この間、30分足らずの出来事だが、ロクにとっての我家はまるで自宅気取りだった。実家とは言わないが、勝手知ったる他人の我家そのものだ。

 愛宕山から我家を眺めると、奥山から愛宕山まで延びる尾根のすぐ隣に我家が建っている。隣の畑はとっくに放棄されて自然に還る途中。創業50年目を迎える我家の周りの立ち木は大きくなって、「森」化している。おまけに好物のサクラの木があり、姿を隠す薮もある。
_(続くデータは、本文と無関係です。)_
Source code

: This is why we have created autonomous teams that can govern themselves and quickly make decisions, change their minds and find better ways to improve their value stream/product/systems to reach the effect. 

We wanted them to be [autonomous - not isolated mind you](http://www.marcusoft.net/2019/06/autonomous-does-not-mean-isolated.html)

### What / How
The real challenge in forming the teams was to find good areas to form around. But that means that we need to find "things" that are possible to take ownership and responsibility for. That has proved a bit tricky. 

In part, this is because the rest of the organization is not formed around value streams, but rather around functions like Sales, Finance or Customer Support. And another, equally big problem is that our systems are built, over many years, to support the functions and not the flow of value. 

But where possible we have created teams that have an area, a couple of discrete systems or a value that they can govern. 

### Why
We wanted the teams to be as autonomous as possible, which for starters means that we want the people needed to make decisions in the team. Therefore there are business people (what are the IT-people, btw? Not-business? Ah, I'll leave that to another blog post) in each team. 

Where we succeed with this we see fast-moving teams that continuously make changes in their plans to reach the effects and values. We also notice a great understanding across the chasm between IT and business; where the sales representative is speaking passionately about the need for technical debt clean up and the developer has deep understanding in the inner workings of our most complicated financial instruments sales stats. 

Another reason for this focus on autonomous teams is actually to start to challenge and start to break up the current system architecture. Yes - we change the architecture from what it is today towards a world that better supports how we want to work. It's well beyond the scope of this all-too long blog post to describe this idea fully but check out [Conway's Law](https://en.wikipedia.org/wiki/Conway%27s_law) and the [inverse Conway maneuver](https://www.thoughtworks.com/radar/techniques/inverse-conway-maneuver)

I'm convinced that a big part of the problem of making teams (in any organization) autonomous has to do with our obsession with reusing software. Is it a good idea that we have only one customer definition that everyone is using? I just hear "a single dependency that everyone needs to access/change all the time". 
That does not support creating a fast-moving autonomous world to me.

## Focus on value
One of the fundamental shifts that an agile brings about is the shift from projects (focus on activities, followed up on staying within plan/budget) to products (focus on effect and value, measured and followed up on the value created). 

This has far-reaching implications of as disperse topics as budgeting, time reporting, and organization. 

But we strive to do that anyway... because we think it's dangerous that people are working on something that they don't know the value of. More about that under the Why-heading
母親の「ナナ」に連れられて一緒に歩いたルートでもある。生活の場として教えられたのも事実。ロクからみて「俺の家」と喋って何が悪い、と返ってきそうな雰囲気もある。父親を追い出して愛宕山の主になったT-13。この先、どんな展開になってゆくのだろう。

 夏が終わってしばらくT-13は姿を現していない。森の樹々は色づきはじめ、季節は秋に入り込もうとしている。T-13は今秋3才を迎え、そろそろ大人の仲間入りかと思われる。今頃、メスを追いかけ回しているのかも知れない。

 でもきっとそのうち、ひょっこり、顔を出すだろう。もちろん無断で・・。